First, major central banks have moved to relax monetary tightness given progress on inflation. With supply-side inflation bottlenecks largely resolved, inflation has drifted lower and central banks are pivoting away from tight monetary policy. At the same time, financial conditions remain relatively easy. The combination of accommodative financial conditions and central banks making progress in the battle against inflation provides a tailwind to the real economy, as well as to investor sentiment.

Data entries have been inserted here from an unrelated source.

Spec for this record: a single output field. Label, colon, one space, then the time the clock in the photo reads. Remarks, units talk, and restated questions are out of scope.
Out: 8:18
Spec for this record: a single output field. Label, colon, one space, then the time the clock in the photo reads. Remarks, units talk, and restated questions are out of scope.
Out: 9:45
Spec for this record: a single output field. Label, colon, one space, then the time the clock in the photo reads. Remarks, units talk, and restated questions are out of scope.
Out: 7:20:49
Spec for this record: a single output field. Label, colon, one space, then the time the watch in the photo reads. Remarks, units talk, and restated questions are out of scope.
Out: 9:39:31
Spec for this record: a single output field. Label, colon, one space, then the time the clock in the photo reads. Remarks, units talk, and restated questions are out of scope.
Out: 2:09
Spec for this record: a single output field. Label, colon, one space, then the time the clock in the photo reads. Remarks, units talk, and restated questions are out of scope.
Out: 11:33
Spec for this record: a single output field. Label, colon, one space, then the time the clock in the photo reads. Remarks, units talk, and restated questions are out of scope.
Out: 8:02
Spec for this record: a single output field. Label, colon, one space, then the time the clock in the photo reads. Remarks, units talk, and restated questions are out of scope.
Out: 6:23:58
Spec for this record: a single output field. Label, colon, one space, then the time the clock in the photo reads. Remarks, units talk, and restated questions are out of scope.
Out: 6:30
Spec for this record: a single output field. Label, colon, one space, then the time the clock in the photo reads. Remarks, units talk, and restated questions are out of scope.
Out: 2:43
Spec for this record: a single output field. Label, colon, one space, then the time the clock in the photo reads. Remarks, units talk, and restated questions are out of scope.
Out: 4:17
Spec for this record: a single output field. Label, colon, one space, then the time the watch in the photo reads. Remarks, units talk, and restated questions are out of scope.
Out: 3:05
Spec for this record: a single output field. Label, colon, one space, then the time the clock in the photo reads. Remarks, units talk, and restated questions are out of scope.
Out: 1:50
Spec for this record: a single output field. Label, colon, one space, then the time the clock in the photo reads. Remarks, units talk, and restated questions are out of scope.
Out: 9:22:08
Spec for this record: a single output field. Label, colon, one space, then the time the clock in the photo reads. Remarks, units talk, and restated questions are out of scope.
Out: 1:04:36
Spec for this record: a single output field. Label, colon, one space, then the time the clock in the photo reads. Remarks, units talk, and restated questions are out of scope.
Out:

Second, Chinese authorities announced various fiscal, monetary, and macro prudential measures to provide support to an economy wrestling with deflationary pressures and confidence shocks brought on by the property sector meltdown and fallout from other government policies. The measures are the strongest to date but are likely aimed at putting a floor under the recent economic underperformance as opposed to a more comprehensive solution to cyclical and secular headwinds. Nevertheless, the measures have the potential to energize sentiment in the broader investor community while the true impact of the stimulus remains to be seen. Simply putting a floor under Chinese growth and taking off the table a more disruptive Chinese hard-landing scenario should be supportive of risk assets generally.
Third, recent media articles describe Saudi Arabia’s intent to pivot its oil production strategy. They point to a shift away from production cuts aimed at underpinning the price of oil to a strategy focused on regaining production market share by sacrificing the oil price level in the short term. Specifically, OPEC would aim to shake out price-sensitive producers such as American shale. Cheaper oil will not act as a headwind to global economic activity but will serve as a tailwind to further disinflationary pressures. Additionally, at the margin, a lower dollar price per barrel will reduce the demand for US dollars in international markets.

The combined impact of rate-cutting cycles coupled with easy financial conditions, PBoC stimulus, and cheaper oil should help offset cyclically slowing global activity. Additionally, and more significantly, in the short term the events will likely embolden investor sentiment, provide support to credit spreads and equities globally, and further cheapen an expensive US dollar. In summary, the environment that emerges when connecting these puzzle pieces supports Western Asset’s broader positioning as we are currently overweight duration, credit spreads, and emerging markets while underweight the US dollar.